Dataset entries
[Start of section]

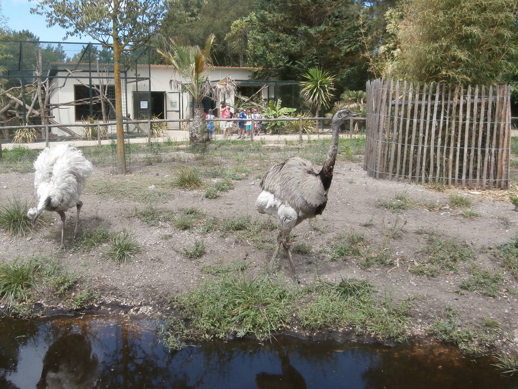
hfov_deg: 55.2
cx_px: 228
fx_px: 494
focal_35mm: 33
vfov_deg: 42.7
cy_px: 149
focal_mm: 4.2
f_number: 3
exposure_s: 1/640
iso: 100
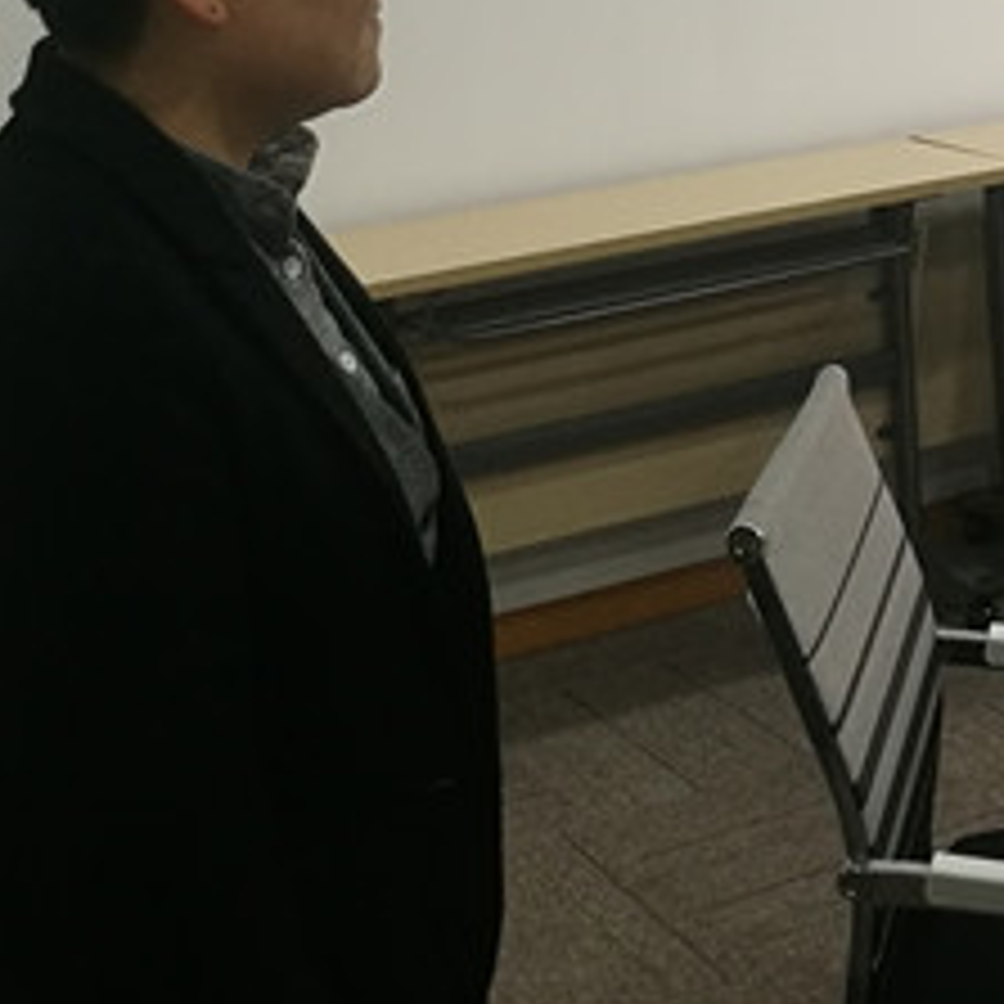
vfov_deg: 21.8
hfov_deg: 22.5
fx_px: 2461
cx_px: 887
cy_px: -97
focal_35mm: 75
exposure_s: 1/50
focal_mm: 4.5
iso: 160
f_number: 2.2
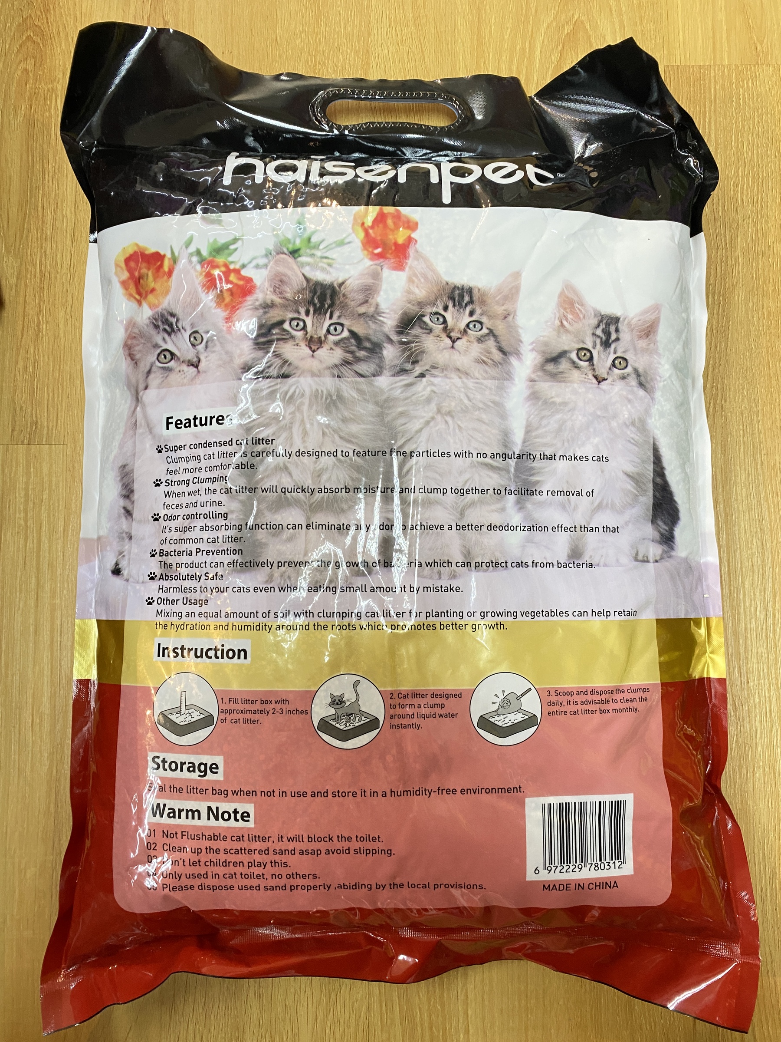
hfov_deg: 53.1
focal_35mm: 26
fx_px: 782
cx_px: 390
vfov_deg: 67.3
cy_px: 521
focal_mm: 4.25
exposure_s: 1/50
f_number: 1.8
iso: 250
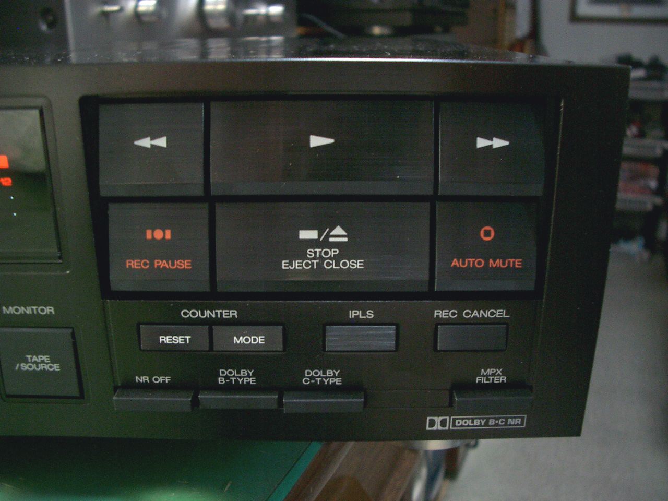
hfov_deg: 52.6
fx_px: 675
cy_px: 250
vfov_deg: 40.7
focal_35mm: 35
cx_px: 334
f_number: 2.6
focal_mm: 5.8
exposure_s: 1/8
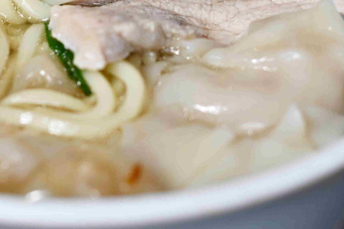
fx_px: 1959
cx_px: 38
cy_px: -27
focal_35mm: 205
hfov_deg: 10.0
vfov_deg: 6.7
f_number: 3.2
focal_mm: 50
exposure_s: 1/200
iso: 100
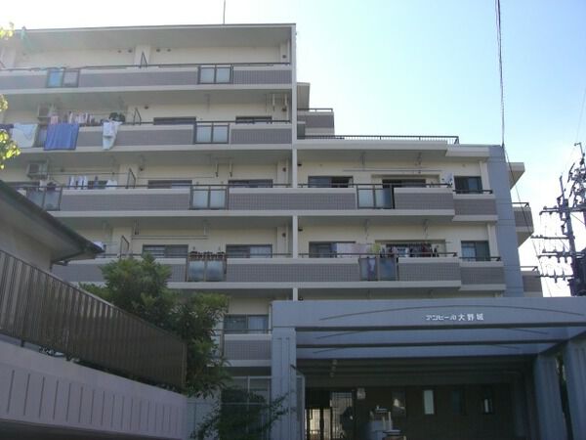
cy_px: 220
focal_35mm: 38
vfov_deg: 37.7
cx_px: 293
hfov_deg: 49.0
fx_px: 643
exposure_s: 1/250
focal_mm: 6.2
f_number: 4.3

[End of section]

Directions for this task:
Copy out the data above exactly, except the pictures.

Task output:
hfov_deg: 55.2
cx_px: 228
fx_px: 494
focal_35mm: 33
vfov_deg: 42.7
cy_px: 149
focal_mm: 4.2
f_number: 3
exposure_s: 1/640
iso: 100
vfov_deg: 21.8
hfov_deg: 22.5
fx_px: 2461
cx_px: 887
cy_px: -97
focal_35mm: 75
exposure_s: 1/50
focal_mm: 4.5
iso: 160
f_number: 2.2
hfov_deg: 53.1
focal_35mm: 26
fx_px: 782
cx_px: 390
vfov_deg: 67.3
cy_px: 521
focal_mm: 4.25
exposure_s: 1/50
f_number: 1.8
iso: 250
hfov_deg: 52.6
fx_px: 675
cy_px: 250
vfov_deg: 40.7
focal_35mm: 35
cx_px: 334
f_number: 2.6
focal_mm: 5.8
exposure_s: 1/8
fx_px: 1959
cx_px: 38
cy_px: -27
focal_35mm: 205
hfov_deg: 10.0
vfov_deg: 6.7
f_number: 3.2
focal_mm: 50
exposure_s: 1/200
iso: 100
cy_px: 220
focal_35mm: 38
vfov_deg: 37.7
cx_px: 293
hfov_deg: 49.0
fx_px: 643
exposure_s: 1/250
focal_mm: 6.2
f_number: 4.3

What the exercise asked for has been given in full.